ACTIONS TO TAKE:
[1] In the MBO article below, repeat the passage from "- A foreign-owned" to "likely price viable?" word for word.
[2] According to the MBO article below, how many deals did Scotland complete over the period from 2002 to 2004?

DOCUMENT TEXT:

============

Feb 06, MBO: So what's stopping you?In the first of a series of three articles, Brian Cummings of venture capital house, Enterprise Equity, unravels the mysteries of an MBO and what businesses need to know to ‘do the deal’…
Ulster Business Magazine
February 2006, Issue
With an estimated average of 12 MBO’s per week in some parts of the UK*, Ulster business owners are still missing out on a golden opportunity to exit their businesses and realise the fruits of their labour.
According to the British Venture Capital Association (BVCA), there was a total of 3 Management related Buyouts completed in Northern Ireland over the three year period from 2002 to 2004. While the BVCA will not have picked-up on all such activity, Northern Ireland is still bottom of the pile compared with Wales (9 deals) Scotland (23 deals) and the English regions (averaging 48 deals per region, excluding the South East) over the same period. The South East did 287 deals over that time.*
There are various options for company owners who want to exit their businesses including a trade sale, or a sale to a private acquirer. Put simply, an MBO is a transaction in which management get a material stake in the business (often in partnership with an external investor) and a change in ownership takes place.
While other avenues might be open, the MBO route becomes a viable alternative particularly in the following situations:
- A family owned business with family succession issues.
- An owner that does not want the business openly marketed (i.e. to its competitors) as part of a trade sale.
- A foreign-owned subsidiary which is non-core to its parent’s operations.
While the MBO route can be initiated by the existing owner, it is usually the realisation by the MD that the business is, or might be, for sale. As soon as the possibility is raised, the following questions need to be addressed:
- Are you capable of running the business outside its existing ownership structure?
- Will the owner be agreeable to selling to a buyout team and possibly external investors?
- Is the likely price viable?
- Who needs to be part of the buyout team; will the out-going shareholder leave a skills gap?
- Assuming that finance is required, who can provide it?
The buyout can present the management team with a once in a life-time opportunity to prove itself and also, over a three to five year period, to generate an otherwise unachievable level of personal wealth.
This wealth can be generated through the same principles that lie behind the 100 per cent mortgage; i.e. the value of the equity in a property grows as it increases in value and as the mortgage is paid down. The equity value in a buyout company behaves in exactly the same way. An example of how such a deal could be structured will be provided in the next article in this series.
But there are a number of assumptions in the 100 per cent mortgage analogy that need to be addressed:
- The market price of the house increases: Therefore the business must increase its profits in order to increase the value of the business.
- The mortgage is successfully paid down:
Therefore the business must be cash generating in order to service some debt and make capital repayments.
- Value is extracted when the property is sold: The same applies, the business must be sold in order to realise the increase in value.
The above assumptions will automatically disqualify some companies as potential MBO targets. Moreover, the success criteria below reflect that good buyout performance is generally based more on solid, predictable operational and financial performance rather than volatility and rapid growth.

============

DATA BELOW:
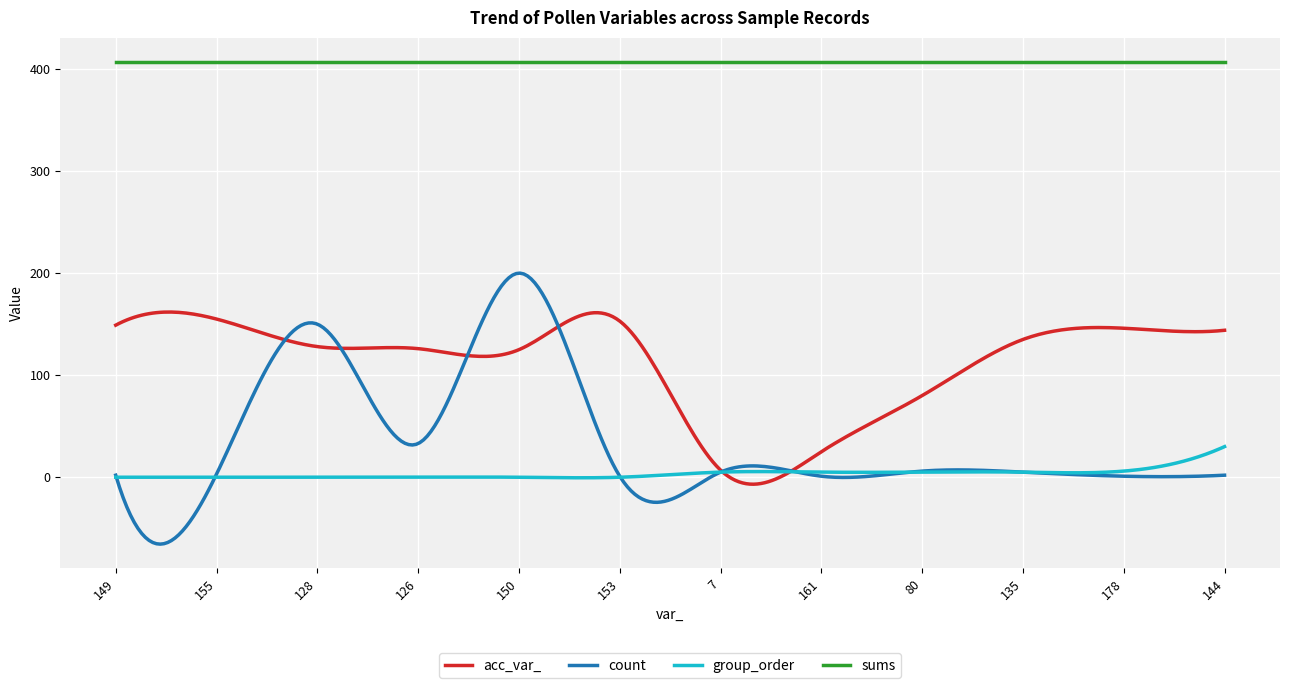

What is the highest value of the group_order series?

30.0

============

RESULTS FOR EACH TASK:
[1]
- A foreign-owned subsidiary which is non-core to its parent’s operations.
While the MBO route can be initiated by the existing owner, it is usually the realisation by the MD that the business is, or might be, for sale. As soon as the possibility is raised, the following questions need to be addressed:
- Are you capable of running the business outside its existing ownership structure?
- Will the owner be agreeable to selling to a buyout team and possibly external investors?
- Is the likely price viable?

[2] 23 deals